7:41 明月荘を出発(1910m, 17.9℃)

明月荘
朝の明月荘
昨日は暗くてよく見えなかった小屋は外観もこぎれいだ。
朝、水を汲みに行ったとき露でびしょぬれになることが分かったのでカッパ上下とザックカバーを装着した。金明水まで下りてくると日が差してきた。雲も流れているので晴れるかもしれないと思いしばらくねばっていると、登りの登山者がやってきた。道のようすを聞くと、ほとんどぬかるみもなく、また、紅葉もきれいだという。

紅葉の中を下る

紅葉の道
紅葉の道
結局雲はとれなかったので、稜線縦走はきっぱりあきらめて下ることに。針葉樹の林から徐々に広葉樹に移ると、木々が色付いてきた。立ち込めるガスを通して、谷をはさんだ向かいの斜面も赤や黄で彩られているさまがうっすらと見える。道はゆるい下りとトラバースの繰り返しで、本当に高度を下げているのか少し不安になるくらい。地面は歩きやすいが横向きに生えた木にザックがひっかかりやすい。
細かい霧雨が降ってきた。

9:29 最初の渡渉地点(1490m, 17.2℃)

渡渉地点
渡渉地点の紅葉
潜滝の下の、最初の渡渉地点。はしごがかけてあったりして渡りやすくなってはいるが、増水時はちょっと手ごわいかも。この先にもうひとつ、大きな沢を渡るところがある。
雨で水量が増えないうちに早めに通過しよう。

10:01 鉱山跡(1415m, 15.0℃)

レール跡の道
レール跡の道
突如廃屋とレールが現れた。鉱山跡だ。
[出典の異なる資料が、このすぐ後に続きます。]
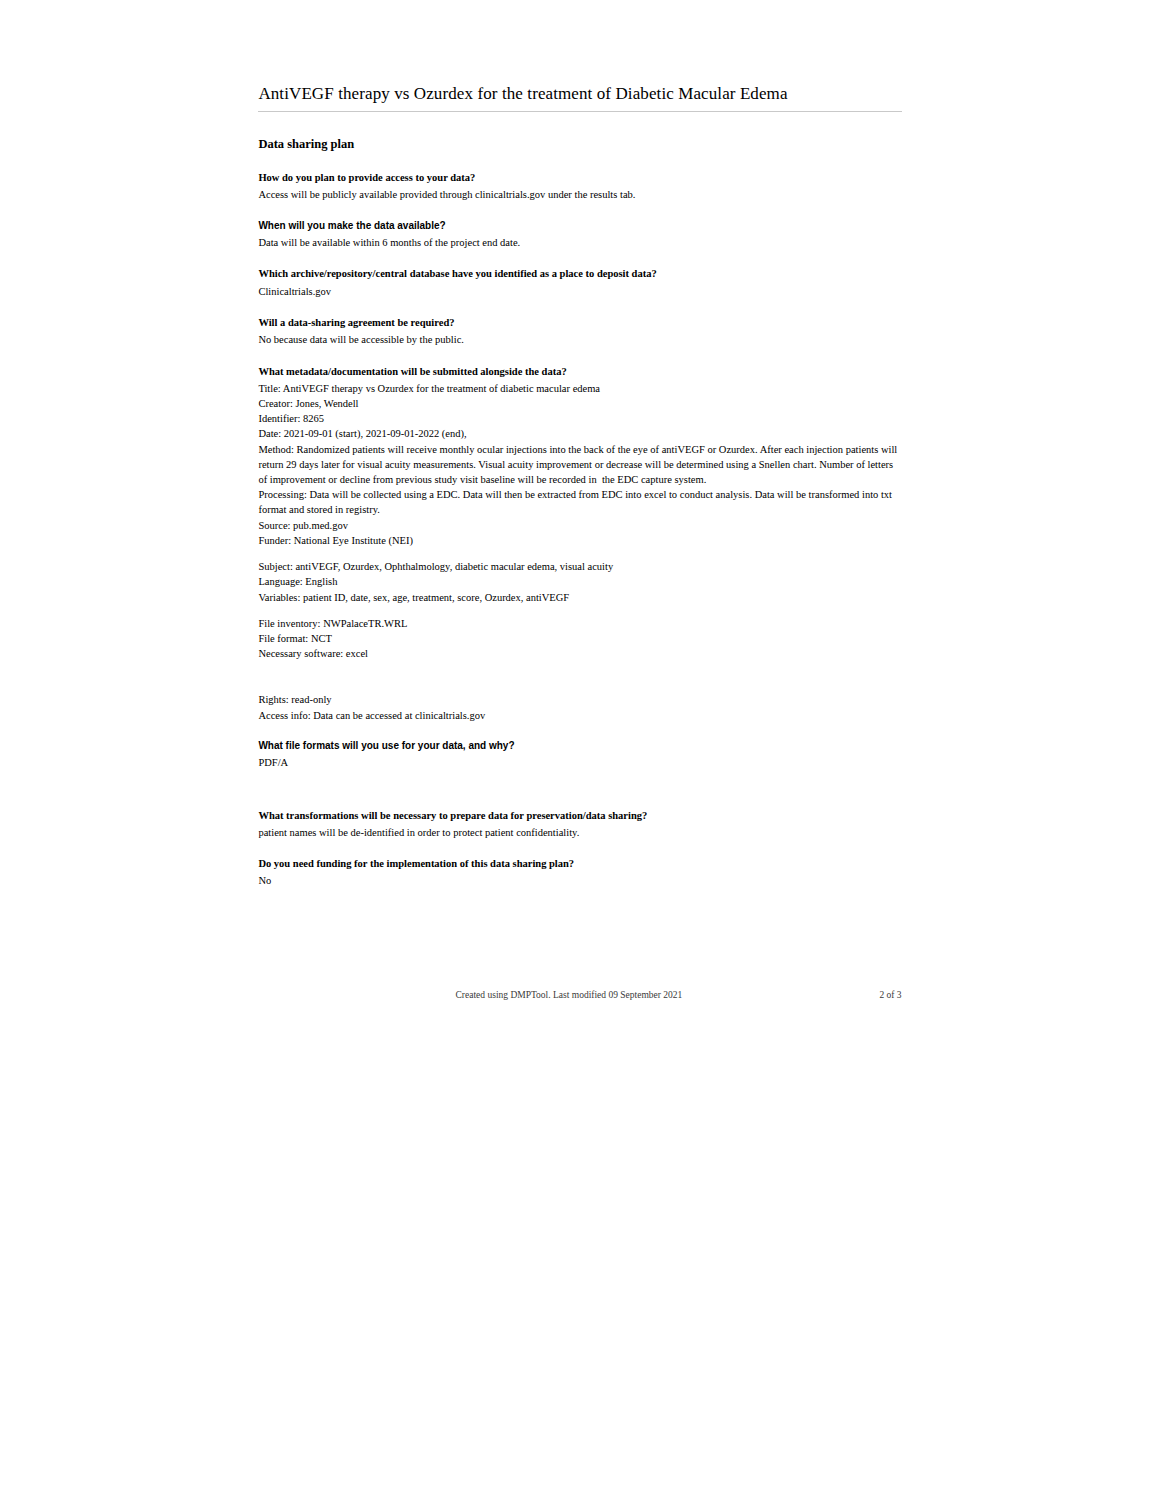AntiVEGF therapy vs Ozurdex for the treatment of Diabetic Macular Edema
Data sharing plan
How do you plan to provide access to your data?
Access will be publicly available provided through clinicaltrials.gov under the results tab.
When will you make the data available?
Data will be available within 6 months of the project end date.
Which archive/repository/central database have you identified as a place to deposit data?
Clinicaltrials.gov
Will a data-sharing agreement be required?
No because data will be accessible by the public.
What metadata/documentation will be submitted alongside the data?
Title: AntiVEGF therapy vs Ozurdex for the treatment of diabetic macular edema
Creator: Jones, Wendell
Identifier: 8265
Date: 2021-09-01 (start), 2021-09-01-2022 (end),
Method: Randomized patients will receive monthly ocular injections into the back of the eye of antiVEGF or Ozurdex. After each injection patients will return 29 days later for visual acuity measurements. Visual acuity improvement or decrease will be determined using a Snellen chart. Number of letters of improvement or decline from previous study visit baseline will be recorded in the EDC capture system.
Processing: Data will be collected using a EDC. Data will then be extracted from EDC into excel to conduct analysis. Data will be transformed into txt format and stored in registry.
Source: pub.med.gov
Funder: National Eye Institute (NEI)
Subject: antiVEGF, Ozurdex, Ophthalmology, diabetic macular edema, visual acuity
Language: English
Variables: patient ID, date, sex, age, treatment, score, Ozurdex, antiVEGF
File inventory: NWPalaceTR.WRL
File format: NCT
Necessary software: excel
Rights: read-only
Access info: Data can be accessed at clinicaltrials.gov
What file formats will you use for your data, and why?
PDF/A
What transformations will be necessary to prepare data for preservation/data sharing?
patient names will be de-identified in order to protect patient confidentiality.
Do you need funding for the implementation of this data sharing plan?
No
Created using DMPTool. Last modified 09 September 2021 2 of 3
このあたりが一番紅葉が美しいように見えるが、残念ながら雨は本降りになってきた。2本のレールの間に水がたまって池のようになっており、歩きづらい。
ここから山腹のトラバースが増えてくるが、崩壊して道がつけかえられているところが何箇所かあった。

11:07 滝見台到着(1075m, 17.9℃)

滝見台から滑川大滝
滝見台から滑川大滝
大きな鉄塔が建っているが、たぶん鉱山関係の設備の残骸なのであろう。
滑川大滝は水流が絹糸のように見える。周りの紅葉は始まったばかりという感じだったが、それでも充分美しい。雨の中を下ってきた甲斐があったというものだ。
滑川温泉に下る途中、登ってくる観光客に会った。そういえば道中誰にも会わなかったことに気づいた。

11:31 滑川温泉(945m, 18.6℃)

滑川温泉福島屋
滑川温泉福島屋
滝見台からは14-15分で滑川温泉に着く。いかにも昔ながらの湯治宿といった風情の一軒宿だ。外来入浴はひとり400円。露天風呂もある。
施設利用者は駅までの送迎車を利用できるが、我々が申し込んだときはすでに予約でいっぱいだった。しかたない、駅まで歩こう。峠駅は一日5往復くらいしか電車がこない。13時台をのがすと次は17時だ。

13:25 峠駅

峠駅
峠駅
滑川温泉から舗装路を50分歩いて峠駅に着いた。温泉で流した汗がまた噴きだしてきた。
駅へはほとんど一本道で、迷う心配はない。最後に突き当たったところから右下を見下ろすと大きな倉庫のような建物が見える。それが駅だ。駅全体が大きな覆いを被せられているのである。
われわれとほぼ時を同じくして宿の送迎車が到着したが、よく見るとそのご一行さまの中に、朝金明水ですれ違った2組のパーティがいた。